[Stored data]

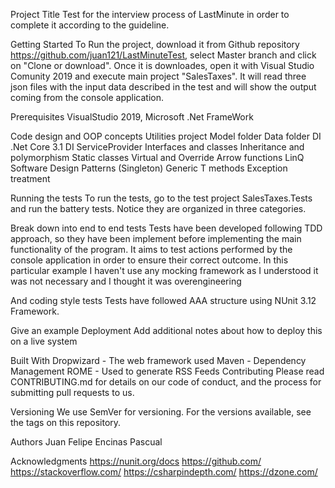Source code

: Project Title
Test for the interview process of LastMinute in order to complete it according to the guideline.

Getting Started
To Run the project, download it from Github repository https://github.com/juan121/LastMinuteTest, select Master branch and click on "Clone or download".
Once it is downloades, open it with Visual Studio Comunity 2019 and execute main project "SalesTaxes". It will read three json files with the input data 
described in the test and will show the output coming from the console application.

Prerequisites
VisualStudio 2019, Microsoft .Net FrameWork

Code design and OOP concepts
Utilities project
Model folder
Data folder
DI .Net Core 3.1
DI ServiceProvider
Interfaces and classes
Inheritance and polymorphism
Static classes
Virtual and Override
Arrow functions
LinQ
Software Design Patterns (Singleton)
Generic T methods
Exception treatment


Running the tests
To run the tests, go to the test project SalesTaxes.Tests and run the battery tests. Notice they are organized in three categories.

Break down into end to end tests
Tests have been developed following TDD approach, so they have been implement before implementing the main functionality of the program. It aims to test actions performed by
the console application in order to ensure their correct outcome. In this particular example I haven't use any mocking framework as I understood it was not necessary
and I thought it was overengineering

And coding style tests
Tests have followed AAA structure using NUnit 3.12 Framework.

Give an example
Deployment
Add additional notes about how to deploy this on a live system

Built With
Dropwizard - The web framework used
Maven - Dependency Management
ROME - Used to generate RSS Feeds
Contributing
Please read CONTRIBUTING.md for details on our code of conduct, and the process for submitting pull requests to us.

Versioning
We use SemVer for versioning. For the versions available, see the tags on this repository.

Authors
Juan Felipe Encinas Pascual

Acknowledgments
https://nunit.org/docs
https://github.com/
https://stackoverflow.com/
https://csharpindepth.com/
https://dzone.com/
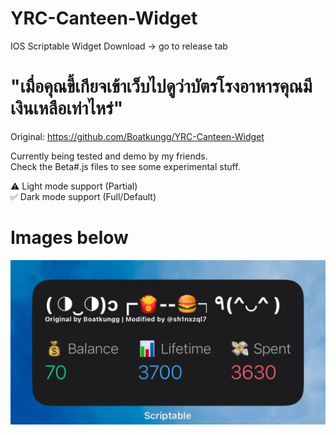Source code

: # YRC-Canteen-Widget
IOS Scriptable Widget
Download -> go to release tab

# "เมื่อคุณขี้เกียจเข้าเว็บไปดูว่าบัตรโรงอาหารคุณมีเงินเหลือเท่าไหร่"
Original: https://github.com/Boatkungg/YRC-Canteen-Widget

Currently being tested and demo by my friends.<br>
Check the Beta#.js files to see some experimental stuff.

⚠️ Light mode support (Partial)<br>
✅ Dark mode support (Full/Default)

# Images below
![Dark Mode](images/dark.png)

PROBLEM STATEMENT: Can you lay out every line of the rows above as a numbered list, skipping blank lines and leaving the pictures out?

RESPONSE AREA:
1. Source code
2. : Project Title
3. Test for the interview process of LastMinute in order to complete it according to the guideline.
4. Getting Started
5. To Run the project, download it from Github repository https://github.com/juan121/LastMinuteTest, select Master branch and click on "Clone or download".
6. Once it is downloades, open it with Visual Studio Comunity 2019 and execute main project "SalesTaxes". It will read three json files with the input data 
7. described in the test and will show the output coming from the console application.
8. Prerequisites
9. VisualStudio 2019, Microsoft .Net FrameWork
10. Code design and OOP concepts
11. Utilities project
12. Model folder
13. Data folder
14. DI .Net Core 3.1
15. DI ServiceProvider
16. Interfaces and classes
17. Inheritance and polymorphism
18. Static classes
19. Virtual and Override
20. Arrow functions
21. LinQ
22. Software Design Patterns (Singleton)
23. Generic T methods
24. Exception treatment
25. Running the tests
26. To run the tests, go to the test project SalesTaxes.Tests and run the battery tests. Notice they are organized in three categories.
27. Break down into end to end tests
28. Tests have been developed following TDD approach, so they have been implement before implementing the main functionality of the program. It aims to test actions performed by
29. the console application in order to ensure their correct outcome. In this particular example I haven't use any mocking framework as I understood it was not necessary
30. and I thought it was overengineering
31. And coding style tests
32. Tests have followed AAA structure using NUnit 3.12 Framework.
33. Give an example
34. Deployment
35. Add additional notes about how to deploy this on a live system
36. Built With
37. Dropwizard - The web framework used
38. Maven - Dependency Management
39. ROME - Used to generate RSS Feeds
40. Contributing
41. Please read CONTRIBUTING.md for details on our code of conduct, and the process for submitting pull requests to us.
42. Versioning
43. We use SemVer for versioning. For the versions available, see the tags on this repository.
44. Authors
45. Juan Felipe Encinas Pascual
46. Acknowledgments
47. https://nunit.org/docs
48. https://github.com/
49. https://stackoverflow.com/
50. https://csharpindepth.com/
51. https://dzone.com/
52. Source code
53. : # YRC-Canteen-Widget
54. IOS Scriptable Widget
55. Download -> go to release tab
56. # "เมื่อคุณขี้เกียจเข้าเว็บไปดูว่าบัตรโรงอาหารคุณมีเงินเหลือเท่าไหร่"
57. Original: https://github.com/Boatkungg/YRC-Canteen-Widget
58. Currently being tested and demo by my friends.<br>
59. Check the Beta#.js files to see some experimental stuff.
60. ⚠️ Light mode support (Partial)<br>
61. ✅ Dark mode support (Full/Default)
62. # Images below
63. ![Dark Mode](images/dark.png)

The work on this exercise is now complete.